Click on "Marketplace" in the red bar at the top of the page to access the TUG Classifieds.


----------



## tomandrobin (Jan 18, 2011)

You can also visit MouseOwners.com and Disboards.com for point rentals.


----------



## alexb (Jan 20, 2011)

*Dvc Rentals*

looking for 5 days which would be the least points to an owner sun-thur or
mon-friday


----------



## chalee94 (Jan 20, 2011)

alexb said:


> looking for 5 days which would be the least points to an owner sun-thur or
> mon-friday



sun-thur is cheaper - here is a link to the point charts.

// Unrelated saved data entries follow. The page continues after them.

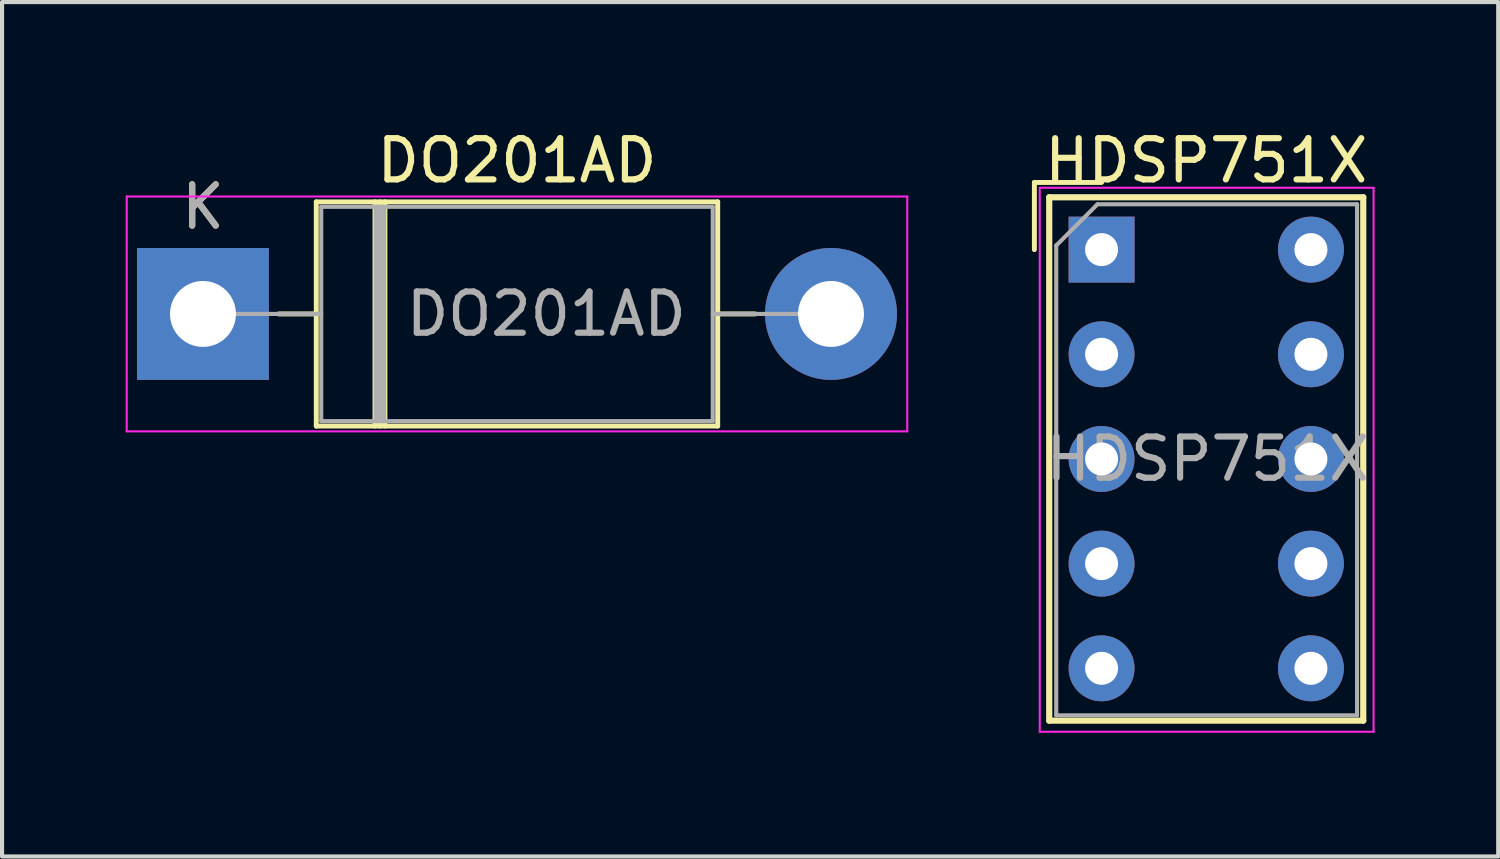
<source format=kicad_pcb>
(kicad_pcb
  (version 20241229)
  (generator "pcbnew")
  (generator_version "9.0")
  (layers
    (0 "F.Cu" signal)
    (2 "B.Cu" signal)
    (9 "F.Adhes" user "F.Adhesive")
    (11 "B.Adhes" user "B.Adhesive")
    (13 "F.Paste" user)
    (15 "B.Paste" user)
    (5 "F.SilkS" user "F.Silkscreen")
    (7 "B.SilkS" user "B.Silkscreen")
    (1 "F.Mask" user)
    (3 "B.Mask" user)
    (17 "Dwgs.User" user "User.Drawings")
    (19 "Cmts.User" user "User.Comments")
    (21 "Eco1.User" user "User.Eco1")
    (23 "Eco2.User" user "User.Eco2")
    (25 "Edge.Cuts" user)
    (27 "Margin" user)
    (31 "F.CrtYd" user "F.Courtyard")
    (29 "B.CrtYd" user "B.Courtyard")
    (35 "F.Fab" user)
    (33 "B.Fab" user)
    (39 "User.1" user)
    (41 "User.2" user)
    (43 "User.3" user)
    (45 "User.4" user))
  (footprint "HDSP751X"
    (layer "F.Cu")
    (at 23.68 3.007)
    (property "Reference" "HDSP751X" (at 2.54 -2.159 0) (layer "F.SilkS") (effects (font (size 1 1) (thickness 0.15))))
    (attr through_hole)
    (fp_line (start -1.63 -1.63) (end 0 -1.63) (stroke (width 0.12) (type solid)) (layer "F.SilkS"))
    (fp_line (start -1.63 0) (end -1.63 -1.63) (stroke (width 0.12) (type solid)) (layer "F.SilkS"))
    (fp_line (start -1.27 -1.27) (end -1.27 11.43) (stroke (width 0.15) (type solid)) (layer "F.SilkS"))
    (fp_line (start -1.27 11.43) (end 6.35 11.43) (stroke (width 0.15) (type solid)) (layer "F.SilkS"))
    (fp_line (start 6.35 -1.27) (end -1.27 -1.27) (stroke (width 0.15) (type solid)) (layer "F.SilkS"))
    (fp_line (start 6.35 11.43) (end 6.35 -1.27) (stroke (width 0.15) (type solid)) (layer "F.SilkS"))
    (fp_line (start -1.5 -1.5) (end 6.6 -1.5) (stroke (width 0.05) (type solid)) (layer "F.CrtYd"))
    (fp_line (start -1.5 11.7) (end -1.5 -1.5) (stroke (width 0.05) (type solid)) (layer "F.CrtYd"))
    (fp_line (start 6.6 -1.5) (end 6.6 11.7) (stroke (width 0.05) (type solid)) (layer "F.CrtYd"))
    (fp_line (start 6.6 11.7) (end -1.5 11.7) (stroke (width 0.05) (type solid)) (layer "F.CrtYd"))
    (fp_line (start -1.1 -0.1) (end -0.1 -1.1) (stroke (width 0.1) (type solid)) (layer "F.Fab"))
    (fp_line (start -1.1 11.3) (end -1.1 -0.1) (stroke (width 0.1) (type solid)) (layer "F.Fab"))
    (fp_line (start -0.1 -1.1) (end 6.2 -1.1) (stroke (width 0.1) (type solid)) (layer "F.Fab"))
    (fp_line (start 6.2 -1.1) (end 6.2 11.3) (stroke (width 0.1) (type solid)) (layer "F.Fab"))
    (fp_line (start 6.2 11.3) (end -1.1 11.3) (stroke (width 0.1) (type solid)) (layer "F.Fab"))
    (fp_text user "${REFERENCE}" (at 2.573 5.08 0) (layer "F.Fab") (effects (font (size 1 1) (thickness 0.15))))
    (pad "1" thru_hole rect (at 0 0) (size 1.6 1.6) (drill 0.8) (layers "*.Cu" "*.Mask"))
    (pad "2" thru_hole circle (at 0 2.54) (size 1.6 1.6) (drill 0.8) (layers "*.Cu" "*.Mask"))
    (pad "3" thru_hole circle (at 0 5.08) (size 1.6 1.6) (drill 0.8) (layers "*.Cu" "*.Mask"))
    (pad "4" thru_hole circle (at 0 7.62) (size 1.6 1.6) (drill 0.8) (layers "*.Cu" "*.Mask"))
    (pad "5" thru_hole circle (at 0 10.16) (size 1.6 1.6) (drill 0.8) (layers "*.Cu" "*.Mask"))
    (pad "6" thru_hole circle (at 5.08 10.16) (size 1.6 1.6) (drill 0.8) (layers "*.Cu" "*.Mask"))
    (pad "7" thru_hole circle (at 5.08 7.62) (size 1.6 1.6) (drill 0.8) (layers "*.Cu" "*.Mask"))
    (pad "8" thru_hole circle (at 5.08 5.08) (size 1.6 1.6) (drill 0.8) (layers "*.Cu" "*.Mask"))
    (pad "9" thru_hole circle (at 5.08 2.54) (size 1.6 1.6) (drill 0.8) (layers "*.Cu" "*.Mask"))
    (pad "10" thru_hole circle (at 5.08 0) (size 1.6 1.6) (drill 0.8) (layers "*.Cu" "*.Mask")))
  (footprint "DO201AD"
    (layer "F.Cu")
    (at 1.875 4.568)
    (property "Reference" "DO201AD" (at 7.62 -3.72 0) (layer "F.SilkS") (effects (font (size 1 1) (thickness 0.15))))
    (attr through_hole)
    (fp_line (start 1.84 0) (end 2.75 0) (stroke (width 0.12) (type solid)) (layer "F.SilkS"))
    (fp_line (start 2.75 -2.72) (end 2.75 2.72) (stroke (width 0.12) (type solid)) (layer "F.SilkS"))
    (fp_line (start 2.75 2.72) (end 12.49 2.72) (stroke (width 0.12) (type solid)) (layer "F.SilkS"))
    (fp_line (start 4.175 -2.72) (end 4.175 2.72) (stroke (width 0.12) (type solid)) (layer "F.SilkS"))
    (fp_line (start 4.295 -2.72) (end 4.295 2.72) (stroke (width 0.12) (type solid)) (layer "F.SilkS"))
    (fp_line (start 4.415 -2.72) (end 4.415 2.72) (stroke (width 0.12) (type solid)) (layer "F.SilkS"))
    (fp_line (start 12.49 -2.72) (end 2.75 -2.72) (stroke (width 0.12) (type solid)) (layer "F.SilkS"))
    (fp_line (start 12.49 2.72) (end 12.49 -2.72) (stroke (width 0.12) (type solid)) (layer "F.SilkS"))
    (fp_line (start 13.4 0) (end 12.49 0) (stroke (width 0.12) (type solid)) (layer "F.SilkS"))
    (fp_line (start -1.85 -2.85) (end -1.85 2.85) (stroke (width 0.05) (type solid)) (layer "F.CrtYd"))
    (fp_line (start -1.85 2.85) (end 17.09 2.85) (stroke (width 0.05) (type solid)) (layer "F.CrtYd"))
    (fp_line (start 17.09 -2.85) (end -1.85 -2.85) (stroke (width 0.05) (type solid)) (layer "F.CrtYd"))
    (fp_line (start 17.09 2.85) (end 17.09 -2.85) (stroke (width 0.05) (type solid)) (layer "F.CrtYd"))
    (fp_line (start 0 0) (end 2.87 0) (stroke (width 0.1) (type solid)) (layer "F.Fab"))
    (fp_line (start 2.87 -2.6) (end 2.87 2.6) (stroke (width 0.1) (type solid)) (layer "F.Fab"))
    (fp_line (start 2.87 2.6) (end 12.37 2.6) (stroke (width 0.1) (type solid)) (layer "F.Fab"))
    (fp_line (start 4.195 -2.6) (end 4.195 2.6) (stroke (width 0.1) (type solid)) (layer "F.Fab"))
    (fp_line (start 4.295 -2.6) (end 4.295 2.6) (stroke (width 0.1) (type solid)) (layer "F.Fab"))
    (fp_line (start 4.395 -2.6) (end 4.395 2.6) (stroke (width 0.1) (type solid)) (layer "F.Fab"))
    (fp_line (start 12.37 -2.6) (end 2.87 -2.6) (stroke (width 0.1) (type solid)) (layer "F.Fab"))
    (fp_line (start 12.37 2.6) (end 12.37 -2.6) (stroke (width 0.1) (type solid)) (layer "F.Fab"))
    (fp_line (start 15.24 0) (end 12.37 0) (stroke (width 0.1) (type solid)) (layer "F.Fab"))
    (fp_text user "K" (at 0 -2.6 0) (layer "F.SilkS") (effects (font (size 1 1) (thickness 0.15))))
    (fp_text user "${REFERENCE}" (at 8.332 0 0) (layer "F.Fab") (effects (font (size 1 1) (thickness 0.15))))
    (fp_text user "K" (at 0 -2.6 0) (layer "F.Fab") (effects (font (size 1 1) (thickness 0.15))))
    (pad "1" thru_hole rect (at 0 0) (size 3.2 3.2) (drill 1.6) (layers "*.Cu" "*.Mask"))
    (pad "2" thru_hole oval (at 15.24 0) (size 3.2 3.2) (drill 1.6) (layers "*.Cu" "*.Mask")))
  (gr_rect
    (start -3 -3)
    (end 33.305 17.732)
    (stroke (width 0.1) (type default))
    (fill no)
    (layer "Edge.Cuts")))
</source>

if you are staying at a DVC resort onsite at wdw, you get all onsite benefits, including extra magic hours (early access or late access, depending on the park and day of the week), access to the wdw bus system and free parking at the theme parks.


----------



## Mjasp (Jan 24, 2011)

I'm curious where do you find points for sale besides the timeshare store and dvc by resale?


----------



## chalee94 (Jan 24, 2011)

ebay.

i think fidelity is the new name for GMAC - but they tend to have additional fees.


----------



## alexb (Jan 24, 2011)

managed to get hgv exchange through rci for june 2bed at dvc01 for the week


----------